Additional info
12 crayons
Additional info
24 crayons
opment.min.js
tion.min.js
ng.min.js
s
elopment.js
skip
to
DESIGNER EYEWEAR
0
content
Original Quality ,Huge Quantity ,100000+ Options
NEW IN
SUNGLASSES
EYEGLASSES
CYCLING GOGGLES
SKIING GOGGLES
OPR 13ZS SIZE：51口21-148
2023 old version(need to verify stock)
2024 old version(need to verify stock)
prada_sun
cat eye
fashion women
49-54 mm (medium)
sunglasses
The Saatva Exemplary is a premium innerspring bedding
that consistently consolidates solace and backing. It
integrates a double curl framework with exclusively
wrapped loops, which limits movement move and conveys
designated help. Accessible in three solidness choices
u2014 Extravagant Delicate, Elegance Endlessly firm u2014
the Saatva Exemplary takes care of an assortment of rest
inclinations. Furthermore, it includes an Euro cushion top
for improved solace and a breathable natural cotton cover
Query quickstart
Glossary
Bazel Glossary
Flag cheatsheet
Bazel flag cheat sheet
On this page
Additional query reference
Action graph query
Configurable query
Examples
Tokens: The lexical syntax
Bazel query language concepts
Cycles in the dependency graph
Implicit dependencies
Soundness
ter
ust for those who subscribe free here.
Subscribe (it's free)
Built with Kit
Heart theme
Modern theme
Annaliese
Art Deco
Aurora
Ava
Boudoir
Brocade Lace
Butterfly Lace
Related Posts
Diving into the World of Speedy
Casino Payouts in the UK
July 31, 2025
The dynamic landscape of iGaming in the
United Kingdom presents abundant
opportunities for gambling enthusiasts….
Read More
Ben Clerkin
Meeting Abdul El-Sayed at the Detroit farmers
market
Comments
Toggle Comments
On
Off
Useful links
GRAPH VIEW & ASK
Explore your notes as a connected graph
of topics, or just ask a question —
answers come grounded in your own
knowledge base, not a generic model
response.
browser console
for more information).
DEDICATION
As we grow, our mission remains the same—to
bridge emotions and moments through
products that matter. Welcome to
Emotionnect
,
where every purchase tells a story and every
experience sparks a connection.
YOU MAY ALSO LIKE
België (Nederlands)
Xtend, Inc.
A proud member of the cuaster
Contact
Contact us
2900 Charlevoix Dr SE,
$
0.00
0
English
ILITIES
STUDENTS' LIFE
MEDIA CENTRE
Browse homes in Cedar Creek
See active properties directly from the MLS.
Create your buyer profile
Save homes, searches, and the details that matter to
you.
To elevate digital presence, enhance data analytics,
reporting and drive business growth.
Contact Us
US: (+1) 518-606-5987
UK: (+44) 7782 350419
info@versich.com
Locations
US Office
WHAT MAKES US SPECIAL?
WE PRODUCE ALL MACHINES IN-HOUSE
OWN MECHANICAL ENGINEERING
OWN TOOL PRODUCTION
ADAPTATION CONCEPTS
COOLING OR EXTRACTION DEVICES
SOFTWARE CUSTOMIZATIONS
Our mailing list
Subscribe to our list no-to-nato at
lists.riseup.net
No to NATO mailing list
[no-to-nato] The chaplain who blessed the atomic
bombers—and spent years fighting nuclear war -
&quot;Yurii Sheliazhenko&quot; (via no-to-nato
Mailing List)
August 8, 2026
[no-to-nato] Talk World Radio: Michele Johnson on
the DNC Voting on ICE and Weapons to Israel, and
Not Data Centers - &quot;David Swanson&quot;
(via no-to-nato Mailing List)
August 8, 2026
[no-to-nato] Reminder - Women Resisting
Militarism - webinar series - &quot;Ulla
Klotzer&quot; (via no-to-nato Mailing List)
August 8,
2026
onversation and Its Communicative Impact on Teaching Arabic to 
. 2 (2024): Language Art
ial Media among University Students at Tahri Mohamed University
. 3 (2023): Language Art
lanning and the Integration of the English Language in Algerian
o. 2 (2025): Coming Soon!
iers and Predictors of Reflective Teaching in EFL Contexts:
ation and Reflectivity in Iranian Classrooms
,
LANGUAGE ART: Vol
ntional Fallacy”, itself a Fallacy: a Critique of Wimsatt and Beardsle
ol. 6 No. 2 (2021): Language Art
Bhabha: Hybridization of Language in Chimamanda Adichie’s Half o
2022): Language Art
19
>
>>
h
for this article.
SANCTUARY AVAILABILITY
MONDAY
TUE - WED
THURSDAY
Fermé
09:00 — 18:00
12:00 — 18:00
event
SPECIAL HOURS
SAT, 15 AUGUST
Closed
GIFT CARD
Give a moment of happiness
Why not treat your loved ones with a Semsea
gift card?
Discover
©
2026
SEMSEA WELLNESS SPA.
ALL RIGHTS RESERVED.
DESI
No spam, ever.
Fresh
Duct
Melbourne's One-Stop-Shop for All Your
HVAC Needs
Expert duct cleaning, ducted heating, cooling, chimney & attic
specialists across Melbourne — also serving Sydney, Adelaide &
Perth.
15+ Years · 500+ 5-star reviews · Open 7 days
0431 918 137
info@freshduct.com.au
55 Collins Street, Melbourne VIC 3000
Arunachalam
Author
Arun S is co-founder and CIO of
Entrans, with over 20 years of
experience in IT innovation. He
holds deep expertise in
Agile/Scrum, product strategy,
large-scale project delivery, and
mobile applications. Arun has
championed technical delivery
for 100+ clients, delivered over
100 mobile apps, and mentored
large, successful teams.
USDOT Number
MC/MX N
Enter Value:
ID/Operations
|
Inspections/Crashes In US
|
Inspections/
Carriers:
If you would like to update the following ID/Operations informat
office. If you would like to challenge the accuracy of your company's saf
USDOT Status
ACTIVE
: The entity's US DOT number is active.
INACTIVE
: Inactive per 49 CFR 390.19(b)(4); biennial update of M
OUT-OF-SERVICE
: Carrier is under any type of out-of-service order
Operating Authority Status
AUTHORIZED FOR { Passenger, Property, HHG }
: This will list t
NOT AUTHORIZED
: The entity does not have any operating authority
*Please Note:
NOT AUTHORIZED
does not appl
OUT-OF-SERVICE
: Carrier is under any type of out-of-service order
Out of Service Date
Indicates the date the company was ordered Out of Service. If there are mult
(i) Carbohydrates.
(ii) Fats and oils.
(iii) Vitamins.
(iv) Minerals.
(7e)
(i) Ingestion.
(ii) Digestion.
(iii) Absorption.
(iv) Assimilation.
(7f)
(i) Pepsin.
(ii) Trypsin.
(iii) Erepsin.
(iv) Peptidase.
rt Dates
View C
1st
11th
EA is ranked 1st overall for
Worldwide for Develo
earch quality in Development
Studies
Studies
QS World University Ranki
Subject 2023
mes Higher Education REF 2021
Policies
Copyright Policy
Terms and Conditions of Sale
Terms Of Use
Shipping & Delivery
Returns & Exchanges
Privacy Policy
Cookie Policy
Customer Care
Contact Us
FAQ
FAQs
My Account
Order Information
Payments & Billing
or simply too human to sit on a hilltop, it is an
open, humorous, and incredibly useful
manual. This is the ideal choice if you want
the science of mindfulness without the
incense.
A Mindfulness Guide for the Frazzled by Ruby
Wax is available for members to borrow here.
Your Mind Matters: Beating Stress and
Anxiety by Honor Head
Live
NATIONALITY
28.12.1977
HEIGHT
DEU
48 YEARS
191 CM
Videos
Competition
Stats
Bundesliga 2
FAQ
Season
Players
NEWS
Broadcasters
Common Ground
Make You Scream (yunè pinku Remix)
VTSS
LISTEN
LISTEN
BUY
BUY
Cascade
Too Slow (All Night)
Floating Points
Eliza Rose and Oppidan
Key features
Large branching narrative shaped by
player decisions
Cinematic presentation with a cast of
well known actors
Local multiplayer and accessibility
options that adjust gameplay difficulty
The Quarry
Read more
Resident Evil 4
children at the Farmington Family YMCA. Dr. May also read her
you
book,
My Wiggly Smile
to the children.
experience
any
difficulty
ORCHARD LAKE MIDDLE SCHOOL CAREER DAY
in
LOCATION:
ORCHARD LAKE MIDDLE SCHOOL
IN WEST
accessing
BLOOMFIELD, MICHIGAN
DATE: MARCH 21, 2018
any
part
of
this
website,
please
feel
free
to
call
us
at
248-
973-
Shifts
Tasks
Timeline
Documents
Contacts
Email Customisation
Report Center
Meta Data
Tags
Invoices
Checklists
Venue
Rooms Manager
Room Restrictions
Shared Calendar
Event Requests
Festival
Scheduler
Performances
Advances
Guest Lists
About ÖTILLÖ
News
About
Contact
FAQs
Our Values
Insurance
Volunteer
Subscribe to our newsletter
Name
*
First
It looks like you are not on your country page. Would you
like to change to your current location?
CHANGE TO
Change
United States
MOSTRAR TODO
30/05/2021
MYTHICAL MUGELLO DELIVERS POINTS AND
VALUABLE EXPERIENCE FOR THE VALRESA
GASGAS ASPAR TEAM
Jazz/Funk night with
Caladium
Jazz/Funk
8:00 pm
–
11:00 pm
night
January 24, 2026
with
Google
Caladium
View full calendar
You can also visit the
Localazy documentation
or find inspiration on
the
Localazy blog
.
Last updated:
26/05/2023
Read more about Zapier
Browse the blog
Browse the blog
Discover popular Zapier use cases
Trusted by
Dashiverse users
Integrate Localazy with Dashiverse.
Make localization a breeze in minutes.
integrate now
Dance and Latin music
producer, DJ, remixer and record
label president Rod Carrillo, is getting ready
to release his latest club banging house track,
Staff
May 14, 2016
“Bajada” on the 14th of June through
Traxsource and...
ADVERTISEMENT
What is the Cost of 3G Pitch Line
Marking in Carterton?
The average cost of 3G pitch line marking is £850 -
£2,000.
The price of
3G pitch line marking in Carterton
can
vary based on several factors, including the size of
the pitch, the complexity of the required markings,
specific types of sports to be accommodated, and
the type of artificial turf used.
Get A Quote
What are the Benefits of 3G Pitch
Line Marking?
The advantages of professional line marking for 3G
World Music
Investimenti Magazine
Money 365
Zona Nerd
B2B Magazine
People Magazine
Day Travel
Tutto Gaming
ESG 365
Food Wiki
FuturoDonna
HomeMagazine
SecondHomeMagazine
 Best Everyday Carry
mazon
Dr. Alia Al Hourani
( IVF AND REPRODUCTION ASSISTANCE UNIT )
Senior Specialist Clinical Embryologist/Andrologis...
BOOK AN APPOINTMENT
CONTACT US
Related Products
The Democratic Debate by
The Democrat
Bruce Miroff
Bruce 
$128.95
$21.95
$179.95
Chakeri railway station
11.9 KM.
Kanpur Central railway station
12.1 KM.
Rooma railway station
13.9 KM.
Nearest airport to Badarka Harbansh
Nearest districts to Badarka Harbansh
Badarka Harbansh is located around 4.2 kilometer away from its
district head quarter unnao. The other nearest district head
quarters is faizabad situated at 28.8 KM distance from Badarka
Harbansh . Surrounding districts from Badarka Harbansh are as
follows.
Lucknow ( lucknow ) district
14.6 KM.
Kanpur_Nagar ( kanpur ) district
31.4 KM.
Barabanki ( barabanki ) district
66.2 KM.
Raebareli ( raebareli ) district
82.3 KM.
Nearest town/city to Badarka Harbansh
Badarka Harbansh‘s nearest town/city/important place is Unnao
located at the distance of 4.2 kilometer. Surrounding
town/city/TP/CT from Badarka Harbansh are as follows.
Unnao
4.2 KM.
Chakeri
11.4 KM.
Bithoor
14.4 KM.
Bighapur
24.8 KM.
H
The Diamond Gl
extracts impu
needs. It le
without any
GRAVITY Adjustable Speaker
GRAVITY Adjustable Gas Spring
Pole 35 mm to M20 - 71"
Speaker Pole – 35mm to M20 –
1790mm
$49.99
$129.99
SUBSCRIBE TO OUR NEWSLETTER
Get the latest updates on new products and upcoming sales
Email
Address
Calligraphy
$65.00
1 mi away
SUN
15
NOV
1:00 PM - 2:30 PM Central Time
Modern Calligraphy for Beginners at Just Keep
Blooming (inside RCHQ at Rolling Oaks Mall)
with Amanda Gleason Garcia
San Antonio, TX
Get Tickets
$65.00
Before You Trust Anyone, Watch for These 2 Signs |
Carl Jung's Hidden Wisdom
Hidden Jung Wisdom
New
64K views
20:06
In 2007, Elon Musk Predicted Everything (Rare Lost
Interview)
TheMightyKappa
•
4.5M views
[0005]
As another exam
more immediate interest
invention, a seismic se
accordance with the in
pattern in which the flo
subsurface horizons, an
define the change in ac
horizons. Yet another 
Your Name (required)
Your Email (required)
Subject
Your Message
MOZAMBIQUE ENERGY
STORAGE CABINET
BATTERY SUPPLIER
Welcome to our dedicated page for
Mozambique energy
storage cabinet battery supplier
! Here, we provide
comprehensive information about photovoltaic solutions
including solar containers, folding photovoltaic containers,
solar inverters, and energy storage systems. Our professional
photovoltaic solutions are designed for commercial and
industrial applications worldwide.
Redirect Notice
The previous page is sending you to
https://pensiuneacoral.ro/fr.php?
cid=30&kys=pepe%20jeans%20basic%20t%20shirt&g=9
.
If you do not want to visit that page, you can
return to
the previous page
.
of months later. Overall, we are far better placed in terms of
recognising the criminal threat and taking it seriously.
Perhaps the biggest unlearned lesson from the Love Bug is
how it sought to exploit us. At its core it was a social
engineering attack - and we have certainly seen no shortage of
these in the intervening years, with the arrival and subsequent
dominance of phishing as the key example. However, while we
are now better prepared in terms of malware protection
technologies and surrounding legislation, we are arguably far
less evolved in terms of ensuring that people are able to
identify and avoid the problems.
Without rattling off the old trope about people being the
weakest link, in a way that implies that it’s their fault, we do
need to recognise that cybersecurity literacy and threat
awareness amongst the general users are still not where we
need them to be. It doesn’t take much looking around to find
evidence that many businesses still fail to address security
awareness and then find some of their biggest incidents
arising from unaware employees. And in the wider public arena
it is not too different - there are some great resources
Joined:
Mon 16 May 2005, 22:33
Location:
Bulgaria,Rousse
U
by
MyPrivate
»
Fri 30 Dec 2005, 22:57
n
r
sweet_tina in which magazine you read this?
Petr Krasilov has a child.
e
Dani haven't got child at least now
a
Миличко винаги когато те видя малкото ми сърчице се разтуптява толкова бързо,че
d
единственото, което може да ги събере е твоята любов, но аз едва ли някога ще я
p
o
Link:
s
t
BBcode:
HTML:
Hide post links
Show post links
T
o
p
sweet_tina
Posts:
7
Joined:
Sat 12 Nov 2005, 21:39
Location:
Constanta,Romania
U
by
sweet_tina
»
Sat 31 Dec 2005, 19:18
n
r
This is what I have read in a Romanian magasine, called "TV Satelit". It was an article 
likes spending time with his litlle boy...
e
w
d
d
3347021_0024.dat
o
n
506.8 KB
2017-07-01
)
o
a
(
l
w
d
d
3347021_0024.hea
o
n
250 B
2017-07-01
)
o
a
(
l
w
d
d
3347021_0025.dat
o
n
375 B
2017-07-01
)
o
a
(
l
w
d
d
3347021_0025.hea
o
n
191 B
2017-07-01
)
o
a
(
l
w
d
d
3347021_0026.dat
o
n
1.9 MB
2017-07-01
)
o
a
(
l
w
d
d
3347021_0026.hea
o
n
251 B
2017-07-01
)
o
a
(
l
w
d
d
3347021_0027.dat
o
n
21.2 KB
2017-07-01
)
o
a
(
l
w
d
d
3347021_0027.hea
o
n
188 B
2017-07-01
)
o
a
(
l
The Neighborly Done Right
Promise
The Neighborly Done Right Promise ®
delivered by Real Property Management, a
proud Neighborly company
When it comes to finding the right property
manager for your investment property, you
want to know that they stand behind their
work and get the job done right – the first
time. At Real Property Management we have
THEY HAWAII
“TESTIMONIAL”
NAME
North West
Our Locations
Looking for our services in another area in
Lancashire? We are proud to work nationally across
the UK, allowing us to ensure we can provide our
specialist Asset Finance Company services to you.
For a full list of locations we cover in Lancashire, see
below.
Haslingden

────────────────

[Problem description]:
Reproduce, word for word, the stretch of the entries from the very beginning through the line that contains "wrapped loops, which".

[Expected answer]:
Additional info
12 crayons
Additional info
24 crayons
opment.min.js
tion.min.js
ng.min.js
s
elopment.js
skip
to
DESIGNER EYEWEAR
0
content
Original Quality ,Huge Quantity ,100000+ Options
NEW IN
SUNGLASSES
EYEGLASSES
CYCLING GOGGLES
SKIING GOGGLES
OPR 13ZS SIZE：51口21-148
2023 old version(need to verify stock)
2024 old version(need to verify stock)
prada_sun
cat eye
fashion women
49-54 mm (medium)
sunglasses
The Saatva Exemplary is a premium innerspring bedding
that consistently consolidates solace and backing. It
integrates a double curl framework with exclusively
wrapped loops, which limits movement move and conveys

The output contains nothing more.